=== Section Start ===
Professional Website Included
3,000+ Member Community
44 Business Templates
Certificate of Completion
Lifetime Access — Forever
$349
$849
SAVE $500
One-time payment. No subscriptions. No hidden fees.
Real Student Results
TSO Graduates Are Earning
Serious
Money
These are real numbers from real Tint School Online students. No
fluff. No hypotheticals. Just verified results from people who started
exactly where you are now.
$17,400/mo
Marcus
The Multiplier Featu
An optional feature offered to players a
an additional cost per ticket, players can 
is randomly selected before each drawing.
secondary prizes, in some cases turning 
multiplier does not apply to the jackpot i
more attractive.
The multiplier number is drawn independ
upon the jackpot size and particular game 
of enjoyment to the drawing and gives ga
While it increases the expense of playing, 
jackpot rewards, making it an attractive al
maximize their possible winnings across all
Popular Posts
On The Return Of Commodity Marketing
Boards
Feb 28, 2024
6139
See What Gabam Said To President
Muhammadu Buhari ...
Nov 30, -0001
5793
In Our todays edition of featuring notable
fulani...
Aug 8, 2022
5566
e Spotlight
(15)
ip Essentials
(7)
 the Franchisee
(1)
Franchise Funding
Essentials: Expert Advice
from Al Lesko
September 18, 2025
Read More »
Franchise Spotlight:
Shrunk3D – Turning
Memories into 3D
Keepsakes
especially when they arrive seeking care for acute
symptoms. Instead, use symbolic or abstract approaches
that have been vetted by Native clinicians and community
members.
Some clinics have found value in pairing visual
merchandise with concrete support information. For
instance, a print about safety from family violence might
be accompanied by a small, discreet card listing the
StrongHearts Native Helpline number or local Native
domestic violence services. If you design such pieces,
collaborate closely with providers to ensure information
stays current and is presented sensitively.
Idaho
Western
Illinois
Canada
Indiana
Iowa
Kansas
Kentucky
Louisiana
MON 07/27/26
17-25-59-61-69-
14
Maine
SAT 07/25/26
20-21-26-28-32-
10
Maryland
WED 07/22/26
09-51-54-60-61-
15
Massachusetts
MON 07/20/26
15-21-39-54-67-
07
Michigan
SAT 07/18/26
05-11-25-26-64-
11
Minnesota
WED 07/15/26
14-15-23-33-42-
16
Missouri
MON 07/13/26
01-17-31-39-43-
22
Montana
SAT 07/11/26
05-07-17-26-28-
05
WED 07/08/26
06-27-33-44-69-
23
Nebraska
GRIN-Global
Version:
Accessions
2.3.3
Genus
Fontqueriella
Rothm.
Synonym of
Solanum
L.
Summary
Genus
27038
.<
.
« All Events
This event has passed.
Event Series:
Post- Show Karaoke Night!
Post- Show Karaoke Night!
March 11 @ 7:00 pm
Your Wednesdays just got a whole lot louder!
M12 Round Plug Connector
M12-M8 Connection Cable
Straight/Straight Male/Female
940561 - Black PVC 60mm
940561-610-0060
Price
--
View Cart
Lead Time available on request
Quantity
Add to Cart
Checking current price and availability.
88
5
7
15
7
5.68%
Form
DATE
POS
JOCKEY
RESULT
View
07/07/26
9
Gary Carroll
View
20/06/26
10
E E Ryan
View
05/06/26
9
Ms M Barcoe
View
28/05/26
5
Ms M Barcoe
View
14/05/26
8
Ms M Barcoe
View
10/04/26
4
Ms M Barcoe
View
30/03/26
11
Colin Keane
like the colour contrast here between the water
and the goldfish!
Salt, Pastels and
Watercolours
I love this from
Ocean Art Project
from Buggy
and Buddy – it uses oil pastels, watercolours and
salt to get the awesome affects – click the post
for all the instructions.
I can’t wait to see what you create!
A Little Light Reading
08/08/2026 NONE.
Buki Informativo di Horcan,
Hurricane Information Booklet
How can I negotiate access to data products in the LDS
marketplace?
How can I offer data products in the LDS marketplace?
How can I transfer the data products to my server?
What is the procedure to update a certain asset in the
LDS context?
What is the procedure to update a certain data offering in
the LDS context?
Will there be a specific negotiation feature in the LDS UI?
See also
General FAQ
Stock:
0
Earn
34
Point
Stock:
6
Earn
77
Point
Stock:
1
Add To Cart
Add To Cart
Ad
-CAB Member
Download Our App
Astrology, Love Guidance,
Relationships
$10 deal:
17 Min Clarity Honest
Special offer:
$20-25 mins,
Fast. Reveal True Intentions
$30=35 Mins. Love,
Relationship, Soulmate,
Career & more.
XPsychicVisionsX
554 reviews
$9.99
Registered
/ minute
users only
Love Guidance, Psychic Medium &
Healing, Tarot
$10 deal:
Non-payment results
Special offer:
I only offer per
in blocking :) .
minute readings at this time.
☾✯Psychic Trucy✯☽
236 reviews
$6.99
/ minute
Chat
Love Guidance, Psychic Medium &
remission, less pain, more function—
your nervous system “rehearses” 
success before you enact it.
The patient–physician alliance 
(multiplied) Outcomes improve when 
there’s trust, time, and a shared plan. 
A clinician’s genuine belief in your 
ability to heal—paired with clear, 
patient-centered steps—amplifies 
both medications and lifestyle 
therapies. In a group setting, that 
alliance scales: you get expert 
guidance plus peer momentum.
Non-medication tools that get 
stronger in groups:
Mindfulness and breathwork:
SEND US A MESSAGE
=== Section End ===
### ASSIGNMENT:
The entries above, copied exactly, form the whole answer.

### SOLVED EXERCISE:
Professional Website Included
3,000+ Member Community
44 Business Templates
Certificate of Completion
Lifetime Access — Forever
$349
$849
SAVE $500
One-time payment. No subscriptions. No hidden fees.
Real Student Results
TSO Graduates Are Earning
Serious
Money
These are real numbers from real Tint School Online students. No
fluff. No hypotheticals. Just verified results from people who started
exactly where you are now.
$17,400/mo
Marcus
The Multiplier Featu
An optional feature offered to players a
an additional cost per ticket, players can 
is randomly selected before each drawing.
secondary prizes, in some cases turning 
multiplier does not apply to the jackpot i
more attractive.
The multiplier number is drawn independ
upon the jackpot size and particular game 
of enjoyment to the drawing and gives ga
While it increases the expense of playing, 
jackpot rewards, making it an attractive al
maximize their possible winnings across all
Popular Posts
On The Return Of Commodity Marketing
Boards
Feb 28, 2024
6139
See What Gabam Said To President
Muhammadu Buhari ...
Nov 30, -0001
5793
In Our todays edition of featuring notable
fulani...
Aug 8, 2022
5566
e Spotlight
(15)
ip Essentials
(7)
 the Franchisee
(1)
Franchise Funding
Essentials: Expert Advice
from Al Lesko
September 18, 2025
Read More »
Franchise Spotlight:
Shrunk3D – Turning
Memories into 3D
Keepsakes
especially when they arrive seeking care for acute
symptoms. Instead, use symbolic or abstract approaches
that have been vetted by Native clinicians and community
members.
Some clinics have found value in pairing visual
merchandise with concrete support information. For
instance, a print about safety from family violence might
be accompanied by a small, discreet card listing the
StrongHearts Native Helpline number or local Native
domestic violence services. If you design such pieces,
collaborate closely with providers to ensure information
stays current and is presented sensitively.
Idaho
Western
Illinois
Canada
Indiana
Iowa
Kansas
Kentucky
Louisiana
MON 07/27/26
17-25-59-61-69-
14
Maine
SAT 07/25/26
20-21-26-28-32-
10
Maryland
WED 07/22/26
09-51-54-60-61-
15
Massachusetts
MON 07/20/26
15-21-39-54-67-
07
Michigan
SAT 07/18/26
05-11-25-26-64-
11
Minnesota
WED 07/15/26
14-15-23-33-42-
16
Missouri
MON 07/13/26
01-17-31-39-43-
22
Montana
SAT 07/11/26
05-07-17-26-28-
05
WED 07/08/26
06-27-33-44-69-
23
Nebraska
GRIN-Global
Version:
Accessions
2.3.3
Genus
Fontqueriella
Rothm.
Synonym of
Solanum
L.
Summary
Genus
27038
.<
.
« All Events
This event has passed.
Event Series:
Post- Show Karaoke Night!
Post- Show Karaoke Night!
March 11 @ 7:00 pm
Your Wednesdays just got a whole lot louder!
M12 Round Plug Connector
M12-M8 Connection Cable
Straight/Straight Male/Female
940561 - Black PVC 60mm
940561-610-0060
Price
--
View Cart
Lead Time available on request
Quantity
Add to Cart
Checking current price and availability.
88
5
7
15
7
5.68%
Form
DATE
POS
JOCKEY
RESULT
View
07/07/26
9
Gary Carroll
View
20/06/26
10
E E Ryan
View
05/06/26
9
Ms M Barcoe
View
28/05/26
5
Ms M Barcoe
View
14/05/26
8
Ms M Barcoe
View
10/04/26
4
Ms M Barcoe
View
30/03/26
11
Colin Keane
like the colour contrast here between the water
and the goldfish!
Salt, Pastels and
Watercolours
I love this from
Ocean Art Project
from Buggy
and Buddy – it uses oil pastels, watercolours and
salt to get the awesome affects – click the post
for all the instructions.
I can’t wait to see what you create!
A Little Light Reading
08/08/2026 NONE.
Buki Informativo di Horcan,
Hurricane Information Booklet
How can I negotiate access to data products in the LDS
marketplace?
How can I offer data products in the LDS marketplace?
How can I transfer the data products to my server?
What is the procedure to update a certain asset in the
LDS context?
What is the procedure to update a certain data offering in
the LDS context?
Will there be a specific negotiation feature in the LDS UI?
See also
General FAQ
Stock:
0
Earn
34
Point
Stock:
6
Earn
77
Point
Stock:
1
Add To Cart
Add To Cart
Ad
-CAB Member
Download Our App
Astrology, Love Guidance,
Relationships
$10 deal:
17 Min Clarity Honest
Special offer:
$20-25 mins,
Fast. Reveal True Intentions
$30=35 Mins. Love,
Relationship, Soulmate,
Career & more.
XPsychicVisionsX
554 reviews
$9.99
Registered
/ minute
users only
Love Guidance, Psychic Medium &
Healing, Tarot
$10 deal:
Non-payment results
Special offer:
I only offer per
in blocking :) .
minute readings at this time.
☾✯Psychic Trucy✯☽
236 reviews
$6.99
/ minute
Chat
Love Guidance, Psychic Medium &
remission, less pain, more function—
your nervous system “rehearses” 
success before you enact it.
The patient–physician alliance 
(multiplied) Outcomes improve when 
there’s trust, time, and a shared plan. 
A clinician’s genuine belief in your 
ability to heal—paired with clear, 
patient-centered steps—amplifies 
both medications and lifestyle 
therapies. In a group setting, that 
alliance scales: you get expert 
guidance plus peer momentum.
Non-medication tools that get 
stronger in groups:
Mindfulness and breathwork:
SEND US A MESSAGE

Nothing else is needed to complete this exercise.